NO decision has been made by the government on selling its 25pc share in Aer Lingus, Tánaiste Eamon Gilmore said today.
And no decision had been made about the percentage of the ESB shareholding to be sold, he told the Dail this morning.
Reports today said the government was set to sign off on the controversial sale of its 25pc share in Aer Lingus.
As part of the strict austerity measures, the sale could net the exchequer €89 million at current market rates.
The IMF last week suggested that Ireland should raise €5bn instead of €2bn, as set out in the Programme for Government. Funds raised in selling the shares in the national flag carrier is seen as necessary to meet such a bill.
The Irish Times reported that the government had decided to undertake an analysis of the value of this stake and the potential interest from airline groups and other investors.
Minister for Transport Leo Varadkar last week indicated that Aer Lingus was on a list of State assets that could be sold. After the list was presented to the cabinet, they decided to push ahead with the sale of the Government's share’s in the airliner.
“What I can say is that the Aer Lingus stake was held for strategic reasons and having studied the matter over the summer, I don’t think that really stands anymore,” said the Minister.
Experts have speculated that interested parties in the sale may include Air France, Germany’s Lufthansa, and International Airline Group, the holding company for British Airways and Iberia, which is run by former Aer Lingus chief executive Willie Walsh.
If the sale were to proceed, clauses that would protect Aer Lingus’s valuable Heathrow slots being used for access to Irish airports may be introduced. Such slots are considered a primary asset of any airline.
“We have a 25pc stake. You actually need 30pc to block any changes on slots. More and more people are using other connections other than Heathrow,” Mr. Varadkar told Newstalk radio.
Speculation that Ryanair, who currently own a 29.8pc share in Aer Lingus, may tender a bid for the Government’s stake was dismissed yesterday in a statement issued by the budget-airliner. A bid for the State’s share would not be tendered “if any such offer would be regarded as unwelcome”, according to Ryanair.

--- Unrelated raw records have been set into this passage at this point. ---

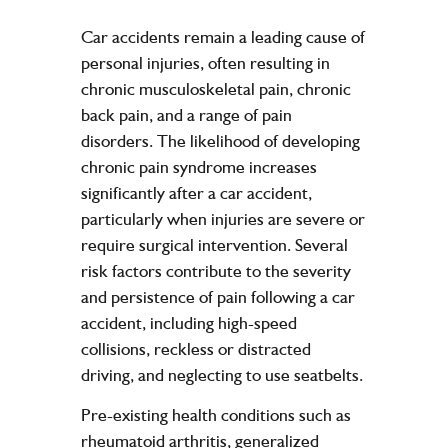
Car accidents remain a leading cause of
personal injuries, often resulting in
chronic musculoskeletal pain, chronic
back pain, and a range of pain
disorders. The likelihood of developing
chronic pain syndrome increases
significantly after a car accident,
particularly when injuries are severe or
require surgical intervention. Several
risk factors contribute to the severity
and persistence of pain following a car
accident, including high-speed
collisions, reckless or distracted
driving, and neglecting to use seatbelts.
Pre-existing health conditions such as
rheumatoid arthritis, generalized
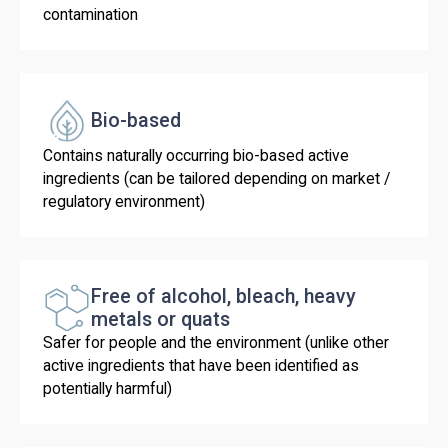
contamination
Bio-based
Contains naturally occurring bio-based active
ingredients (can be tailored depending on market /
regulatory environment)
Free of alcohol, bleach, heavy
metals or quats
Safer for people and the environment (unlike other
active ingredients that have been identified as
potentially harmful)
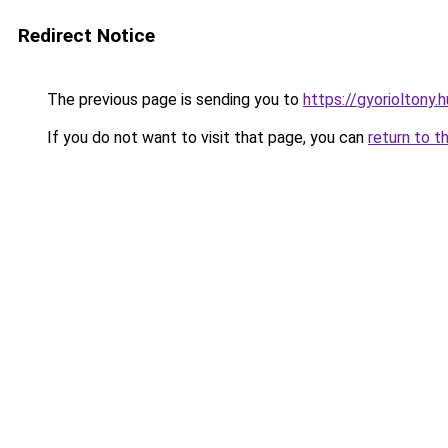
Redirect Notice
The previous page is sending you to
https://gyorioltony.
If you do not want to visit that page, you can
return to t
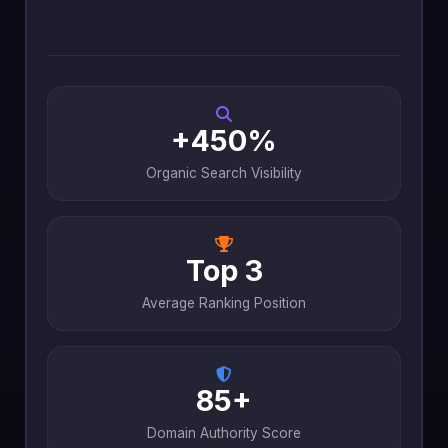
+450%
Organic Search Visibility
Top 3
Average Ranking Position
85+
Domain Authority Score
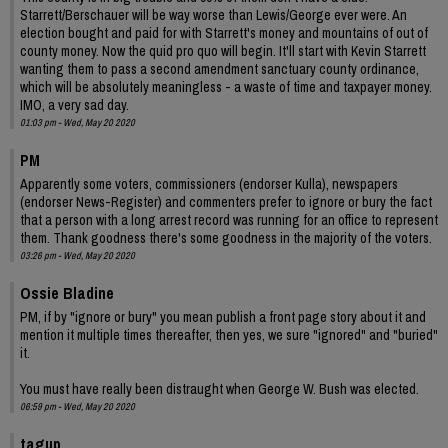
Starrett/Berschauer will be way worse than Lewis/George ever were. An
election bought and paid for with Starrett's money and mountains of out of
county money. Now the quid pro quo will begin. It'll start with Kevin Starrett
wanting them to pass a second amendment sanctuary county ordinance,
which will be absolutely meaningless - a waste of time and taxpayer money.
IMO, a very sad day.
01:03 pm - Wed, May 20 2020
PM
Apparently some voters, commissioners (endorser Kulla), newspapers
(endorser News-Register) and commenters prefer to ignore or bury the fact
that a person with a long arrest record was running for an office to represent
them. Thank goodness there's some goodness in the majority of the voters.
03:26 pm - Wed, May 20 2020
Ossie Bladine
PM, if by "ignore or bury" you mean publish a front page story about it and
mention it multiple times thereafter, then yes, we sure "ignored" and "buried"
it.
You must have really been distraught when George W. Bush was elected.
06:59 pm - Wed, May 20 2020
tagup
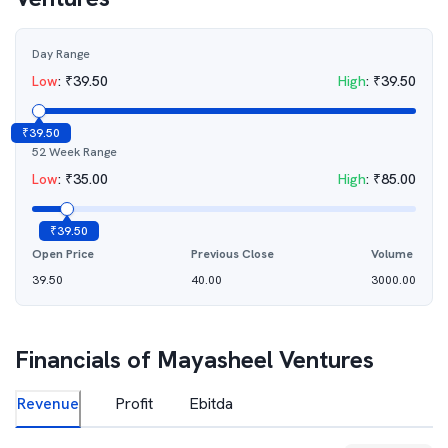
Day Range
Low
:
₹
39.50
High
:
₹
39.50
₹
39.50
52 Week Range
Low
:
₹
35.00
High
:
₹
85.00
₹
39.50
Open Price
Previous Close
Volume
39.50
40.00
3000.00
Financials of
Mayasheel Ventures
Revenue
Profit
Ebitda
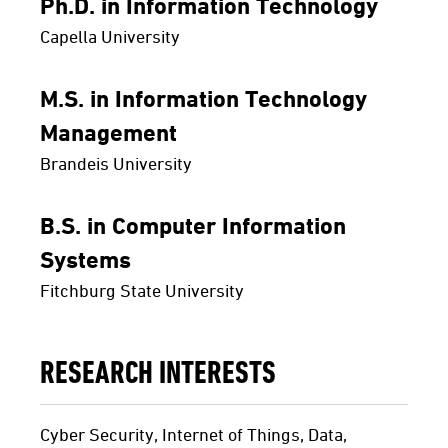
Ph.D. in Information Technology
Capella University
M.S. in Information Technology
Management
Brandeis University
B.S. in Computer Information
Systems
Fitchburg State University
RESEARCH INTERESTS
Cyber Security, Internet of Things, Data,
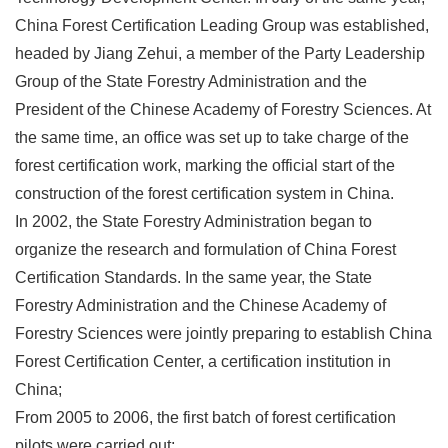
China Forest Certification Leading Group was established,
headed by Jiang Zehui, a member of the Party Leadership
Group of the State Forestry Administration and the
President of the Chinese Academy of Forestry Sciences. At
the same time, an office was set up to take charge of the
forest certification work, marking the official start of the
construction of the forest certification system in China.
In 2002, the State Forestry Administration began to
organize the research and formulation of China Forest
Certification Standards. In the same year, the State
Forestry Administration and the Chinese Academy of
Forestry Sciences were jointly preparing to establish China
Forest Certification Center, a certification institution in
China;
From 2005 to 2006, the first batch of forest certification
pilots were carried out;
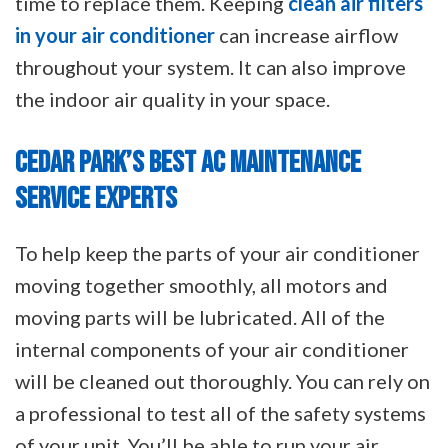
time to replace them. Keeping
clean air filters
in your air conditioner
can increase airflow
throughout your system. It can also improve
the indoor air quality in your space.
CEDAR PARK’S BEST AC MAINTENANCE
SERVICE EXPERTS
To help keep the parts of your air conditioner
moving together smoothly, all motors and
moving parts will be lubricated. All of the
internal components of your air conditioner
will be cleaned out thoroughly. You can rely on
a professional to test all of the safety systems
of your unit. You’ll be able to run your air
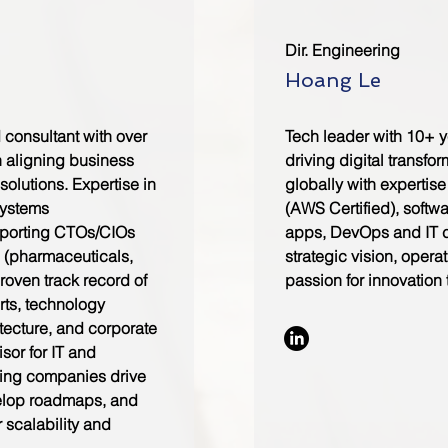
Dir. Engineering
Hoang Le
consultant with over
Tech leader with 10+ y
n aligning business
driving digital transfor
solutions. Expertise in
globally with expertise
systems
(AWS Certified), softw
pporting CTOs/CIOs
apps, DevOps and IT co
s (pharmaceuticals,
strategic vision, opera
Proven track record of
passion for innovation 
rts, technology
itecture, and corporate
sor for IT and
ping companies drive
velop roadmaps, and
r scalability and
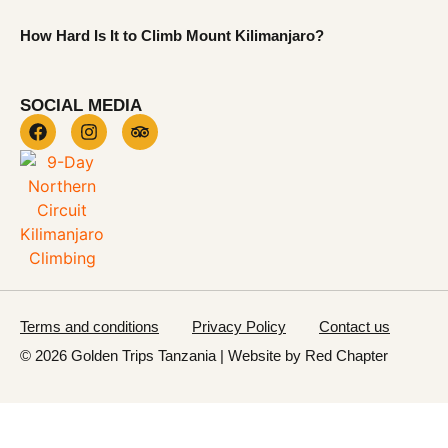
How Hard Is It to Climb Mount Kilimanjaro?
SOCIAL MEDIA
Terms and conditions
Privacy Policy
Contact us
© 2026 Golden Trips Tanzania | Website by
Red Chapter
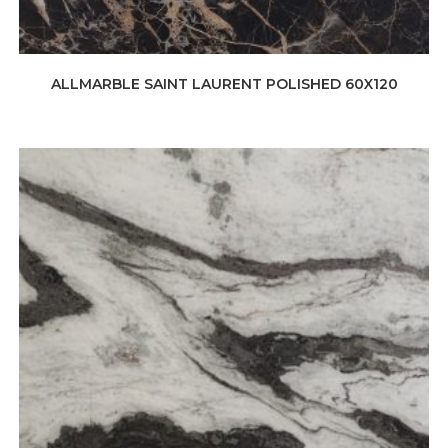
ALLMARBLE SAINT LAURENT POLISHED 60X120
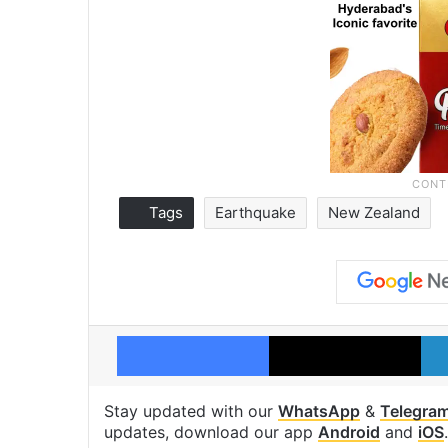
Tags
Earthquake
New Zealand
Facebook
X
Stay updated with our
WhatsApp
&
Telegra
updates, download our app
Android
and
iOS
.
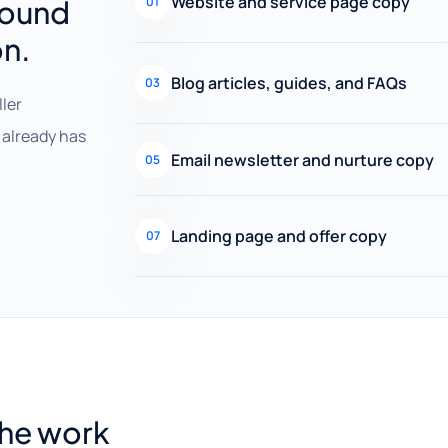
Website and service page copy
round
01
on.
Blog articles, guides, and FAQs
03
ller
already has
Email newsletter and nurture copy
05
Landing page and offer copy
07
the work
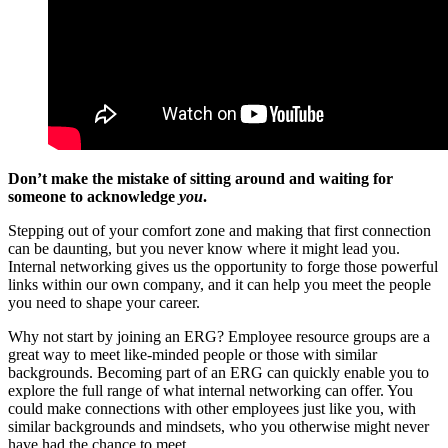
Don’t make the mistake of sitting around and waiting for
someone to acknowledge
you
.
Stepping out of your comfort zone and making that first connection
can be daunting, but you never know where it might lead you.
Internal networking gives us the opportunity to forge those powerful
links within our own company, and it can help you meet the people
you need to shape your career.
Why not start by joining an ERG? Employee resource groups are a
great way to meet like-minded people or those with similar
backgrounds. Becoming part of an ERG can quickly enable you to
explore the full range of what internal networking can offer. You
could make connections with other employees just like you, with
similar backgrounds and mindsets, who you otherwise might never
have had the chance to meet.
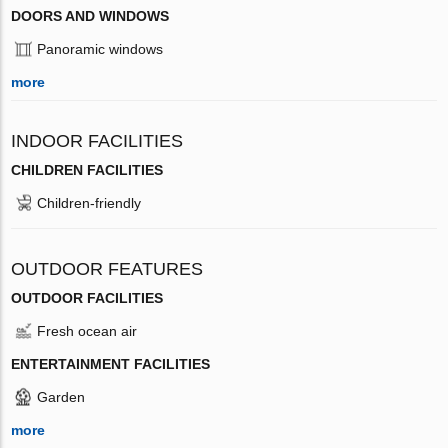
DOORS AND WINDOWS
Panoramic windows
more
INDOOR FACILITIES
CHILDREN FACILITIES
Children-friendly
OUTDOOR FEATURES
OUTDOOR FACILITIES
Fresh ocean air
ENTERTAINMENT FACILITIES
Garden
more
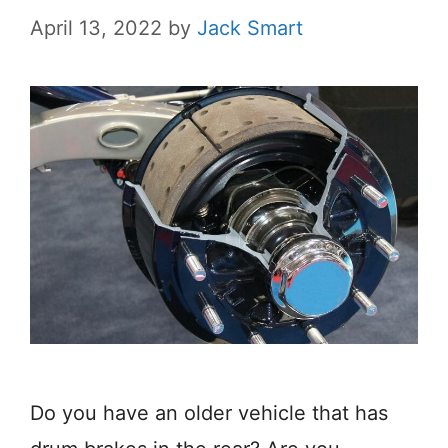
April 13, 2022
by
Jack Smart
Do you have an older vehicle that has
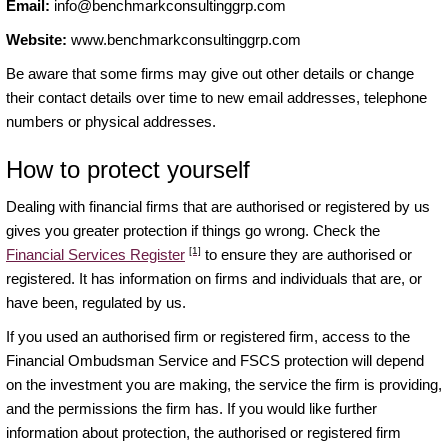
Email:
info@benchmarkconsultinggrp.com
Website:
www.benchmarkconsultinggrp.com
Be aware that some firms may give out other details or change
their contact details over time to new email addresses, telephone
numbers or physical addresses.
How to protect yourself
Dealing with financial firms that are authorised or registered by us
gives you greater protection if things go wrong. Check the
[1]
Financial Services Register
to ensure they are authorised or
registered. It has information on firms and individuals that are, or
have been, regulated by us.
If you used an authorised firm or registered firm, access to the
Financial Ombudsman Service and FSCS protection will depend
on the investment you are making, the service the firm is providing,
and the permissions the firm has. If you would like further
information about protection, the authorised or registered firm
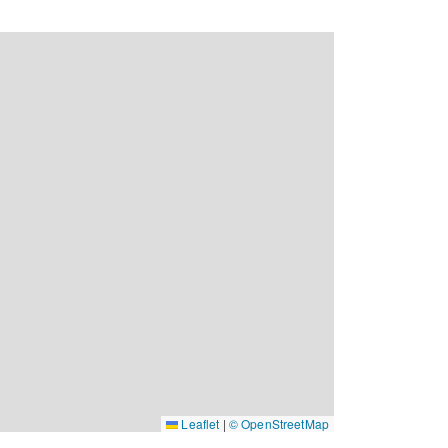
Leaflet
|
© OpenStreetMap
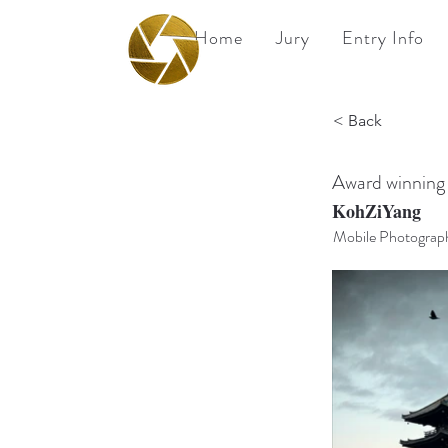
Home
Jury
Entry Info
BPA
< Back
Best Photography
Awards UK 2026
Award winning
KohZiYang
Mobile Photograp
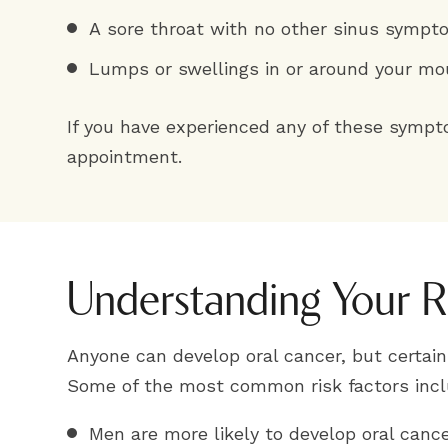
A sore throat with no other sinus symp
Lumps or swellings in or around your mo
If you have experienced any of these symp
appointment.
Understanding Your R
Anyone can develop oral cancer, but certain 
Some of the most common risk factors incl
Men are more likely to develop oral can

“Ryanair would welcome another financially strong airline/investor acquiring the government’s 25 percent stake, which could then work with Ryanair and other like-minded shareholders to restore shareholder value, which has been destroyed over the past five years by the board and management of Aer Lingus.”
The airline went on to say that they would consider selling its stake in Aer Lingus if the bid went through.